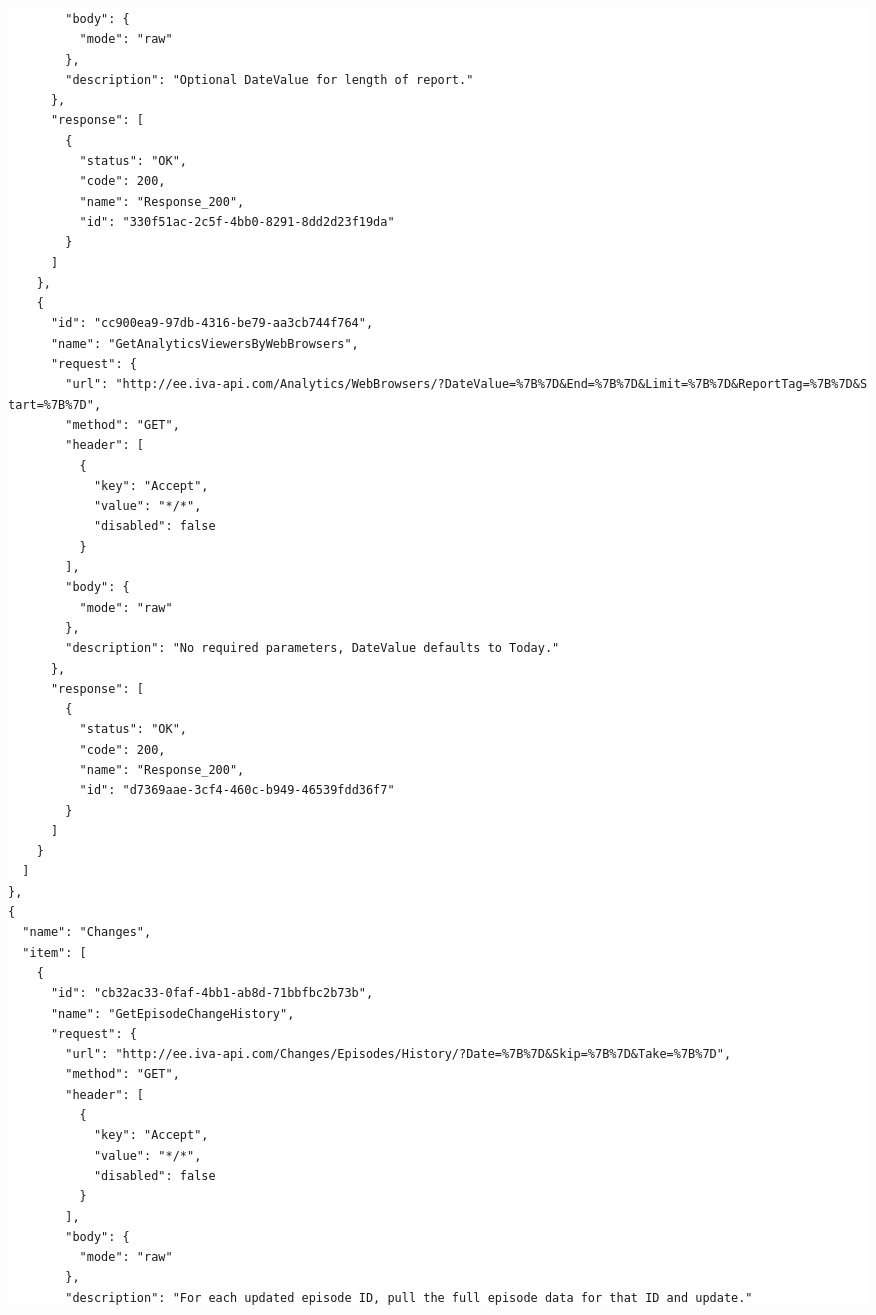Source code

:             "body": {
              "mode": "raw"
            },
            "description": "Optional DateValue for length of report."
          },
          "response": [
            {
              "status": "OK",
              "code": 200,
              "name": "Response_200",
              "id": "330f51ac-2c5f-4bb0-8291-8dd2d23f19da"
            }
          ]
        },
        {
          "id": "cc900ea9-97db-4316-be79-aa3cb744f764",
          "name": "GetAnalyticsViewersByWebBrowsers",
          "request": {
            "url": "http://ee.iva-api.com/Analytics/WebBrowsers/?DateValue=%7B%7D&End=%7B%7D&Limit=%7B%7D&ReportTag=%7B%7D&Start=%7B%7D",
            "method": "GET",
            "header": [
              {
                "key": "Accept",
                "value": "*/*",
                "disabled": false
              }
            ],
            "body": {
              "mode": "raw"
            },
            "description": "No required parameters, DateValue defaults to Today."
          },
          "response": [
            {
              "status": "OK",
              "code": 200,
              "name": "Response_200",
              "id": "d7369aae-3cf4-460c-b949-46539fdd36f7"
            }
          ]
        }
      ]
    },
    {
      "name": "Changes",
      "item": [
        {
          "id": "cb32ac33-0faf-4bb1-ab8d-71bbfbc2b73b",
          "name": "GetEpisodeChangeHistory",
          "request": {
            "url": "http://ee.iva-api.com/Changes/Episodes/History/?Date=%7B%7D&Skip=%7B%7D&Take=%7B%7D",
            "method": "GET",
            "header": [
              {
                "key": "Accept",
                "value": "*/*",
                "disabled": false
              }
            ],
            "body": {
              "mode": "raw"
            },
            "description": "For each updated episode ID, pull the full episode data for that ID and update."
____
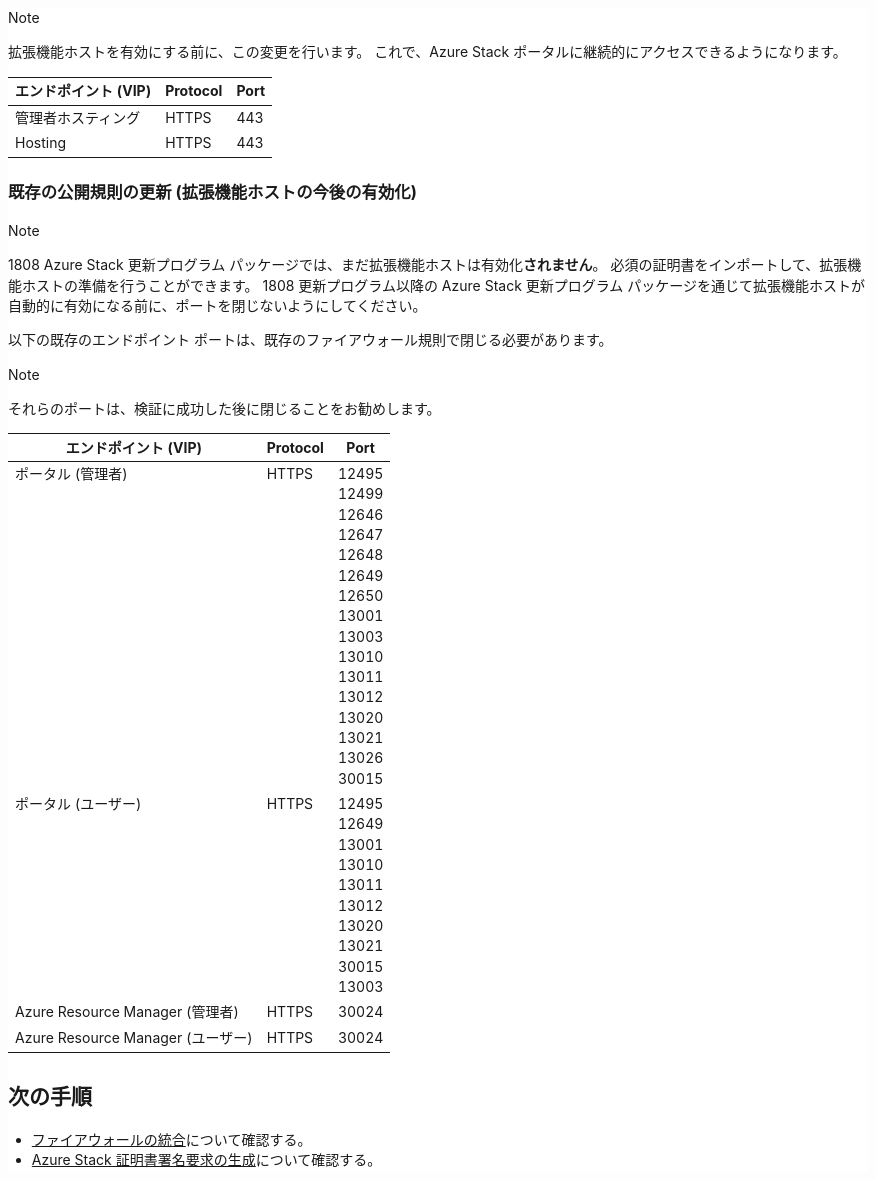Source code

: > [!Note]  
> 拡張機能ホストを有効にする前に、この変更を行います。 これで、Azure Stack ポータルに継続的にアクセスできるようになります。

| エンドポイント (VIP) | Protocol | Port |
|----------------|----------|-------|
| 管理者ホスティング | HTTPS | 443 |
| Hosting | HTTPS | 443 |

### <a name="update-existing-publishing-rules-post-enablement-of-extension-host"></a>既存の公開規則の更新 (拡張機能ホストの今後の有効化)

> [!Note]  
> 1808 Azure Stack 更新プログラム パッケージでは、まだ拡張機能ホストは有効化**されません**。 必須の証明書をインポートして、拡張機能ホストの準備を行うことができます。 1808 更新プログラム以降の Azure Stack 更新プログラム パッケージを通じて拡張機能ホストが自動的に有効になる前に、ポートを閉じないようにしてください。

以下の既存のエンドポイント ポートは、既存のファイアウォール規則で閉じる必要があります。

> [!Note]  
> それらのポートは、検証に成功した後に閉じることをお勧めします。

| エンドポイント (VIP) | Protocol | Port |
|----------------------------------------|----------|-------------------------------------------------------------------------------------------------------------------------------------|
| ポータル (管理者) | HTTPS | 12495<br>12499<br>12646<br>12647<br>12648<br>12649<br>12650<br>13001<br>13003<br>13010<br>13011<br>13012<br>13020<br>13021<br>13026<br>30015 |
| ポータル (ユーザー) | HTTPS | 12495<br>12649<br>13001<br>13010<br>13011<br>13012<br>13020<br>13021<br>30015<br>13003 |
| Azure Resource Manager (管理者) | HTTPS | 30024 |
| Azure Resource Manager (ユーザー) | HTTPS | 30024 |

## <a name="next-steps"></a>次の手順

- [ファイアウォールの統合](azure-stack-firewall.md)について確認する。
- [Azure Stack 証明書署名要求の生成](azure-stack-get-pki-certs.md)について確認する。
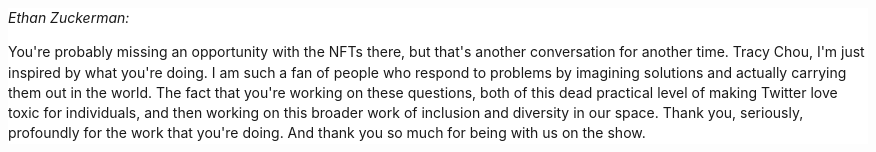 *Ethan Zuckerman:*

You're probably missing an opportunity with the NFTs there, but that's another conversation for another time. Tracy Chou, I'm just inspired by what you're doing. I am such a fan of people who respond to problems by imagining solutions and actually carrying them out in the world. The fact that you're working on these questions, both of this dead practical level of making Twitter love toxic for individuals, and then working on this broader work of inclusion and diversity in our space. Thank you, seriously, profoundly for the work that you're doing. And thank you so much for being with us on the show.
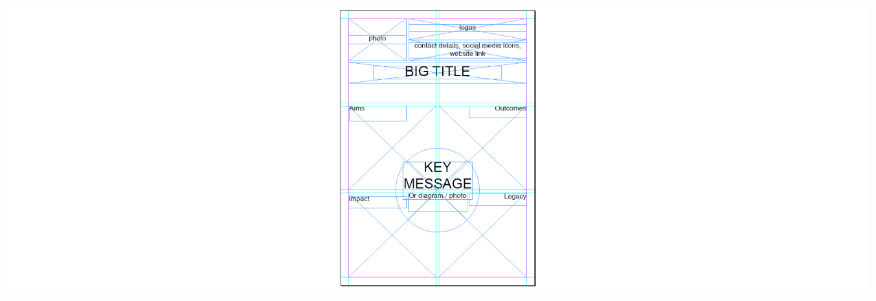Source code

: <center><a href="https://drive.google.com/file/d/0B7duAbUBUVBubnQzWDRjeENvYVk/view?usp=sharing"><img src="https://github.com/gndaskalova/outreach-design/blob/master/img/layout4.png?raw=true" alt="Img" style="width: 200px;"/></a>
____
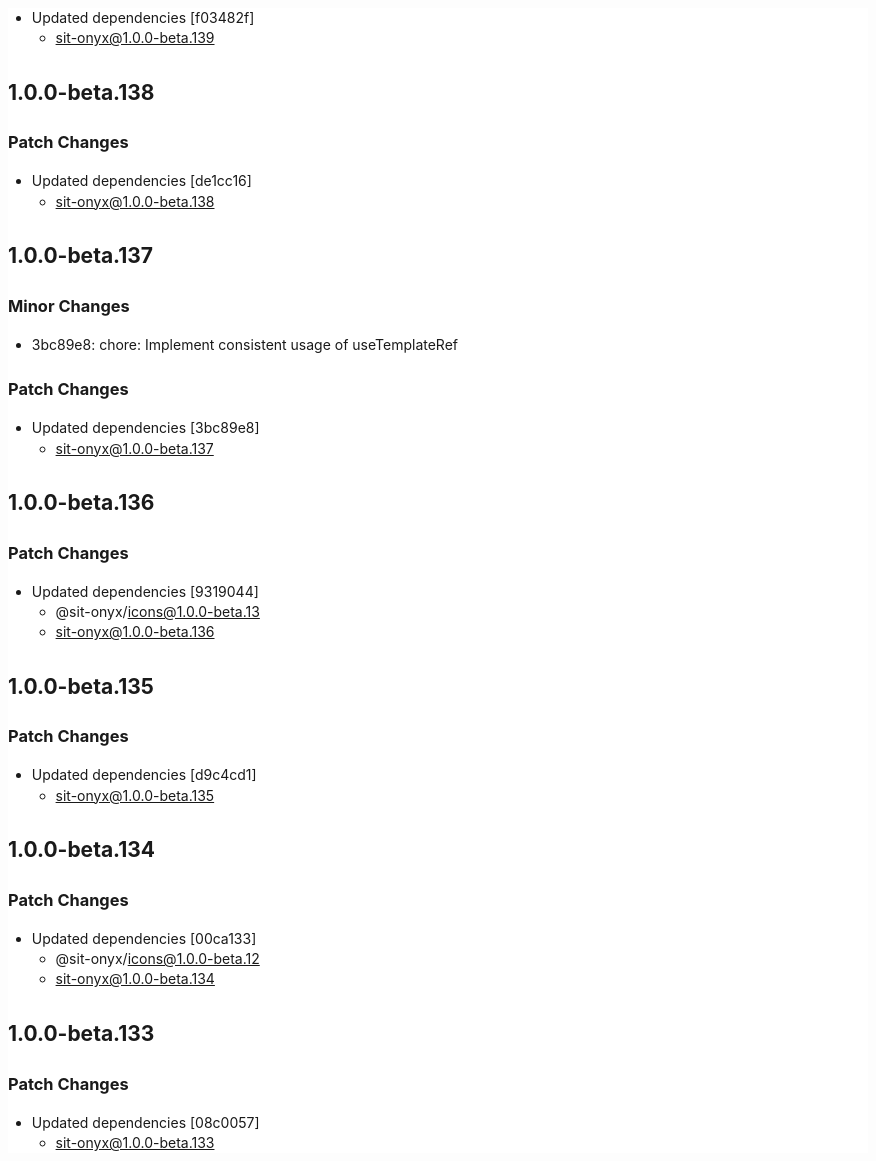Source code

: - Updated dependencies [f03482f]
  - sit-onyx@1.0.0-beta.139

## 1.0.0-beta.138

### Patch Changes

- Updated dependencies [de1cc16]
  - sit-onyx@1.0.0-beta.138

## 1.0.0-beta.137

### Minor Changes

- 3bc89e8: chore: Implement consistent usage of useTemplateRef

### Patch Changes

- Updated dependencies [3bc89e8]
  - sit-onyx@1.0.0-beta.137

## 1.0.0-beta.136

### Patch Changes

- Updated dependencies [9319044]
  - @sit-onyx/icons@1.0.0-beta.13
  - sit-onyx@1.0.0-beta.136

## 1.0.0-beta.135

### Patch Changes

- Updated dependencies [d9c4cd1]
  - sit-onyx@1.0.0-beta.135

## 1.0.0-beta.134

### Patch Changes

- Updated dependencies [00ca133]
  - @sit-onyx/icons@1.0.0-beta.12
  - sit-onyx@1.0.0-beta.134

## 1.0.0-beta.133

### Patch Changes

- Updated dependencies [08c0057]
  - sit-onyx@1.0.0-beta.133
____
- [WHAT THE TASK REQUIRES] Could you rewrite the records from the line with "- Updated dependencies [de1cc16]" up to and including the line with "- sit-onyx@1.0.0-beta.133", putting "Bumped dependencies" in place of each "Updated dependencies" and leaving everything else unchanged?

- [RESPONSE AREA]
- Bumped dependencies [de1cc16]
  - sit-onyx@1.0.0-beta.138

## 1.0.0-beta.137

### Minor Changes

- 3bc89e8: chore: Implement consistent usage of useTemplateRef

### Patch Changes

- Bumped dependencies [3bc89e8]
  - sit-onyx@1.0.0-beta.137

## 1.0.0-beta.136

### Patch Changes

- Bumped dependencies [9319044]
  - @sit-onyx/icons@1.0.0-beta.13
  - sit-onyx@1.0.0-beta.136

## 1.0.0-beta.135

### Patch Changes

- Bumped dependencies [d9c4cd1]
  - sit-onyx@1.0.0-beta.135

## 1.0.0-beta.134

### Patch Changes

- Bumped dependencies [00ca133]
  - @sit-onyx/icons@1.0.0-beta.12
  - sit-onyx@1.0.0-beta.134

## 1.0.0-beta.133

### Patch Changes

- Bumped dependencies [08c0057]
  - sit-onyx@1.0.0-beta.133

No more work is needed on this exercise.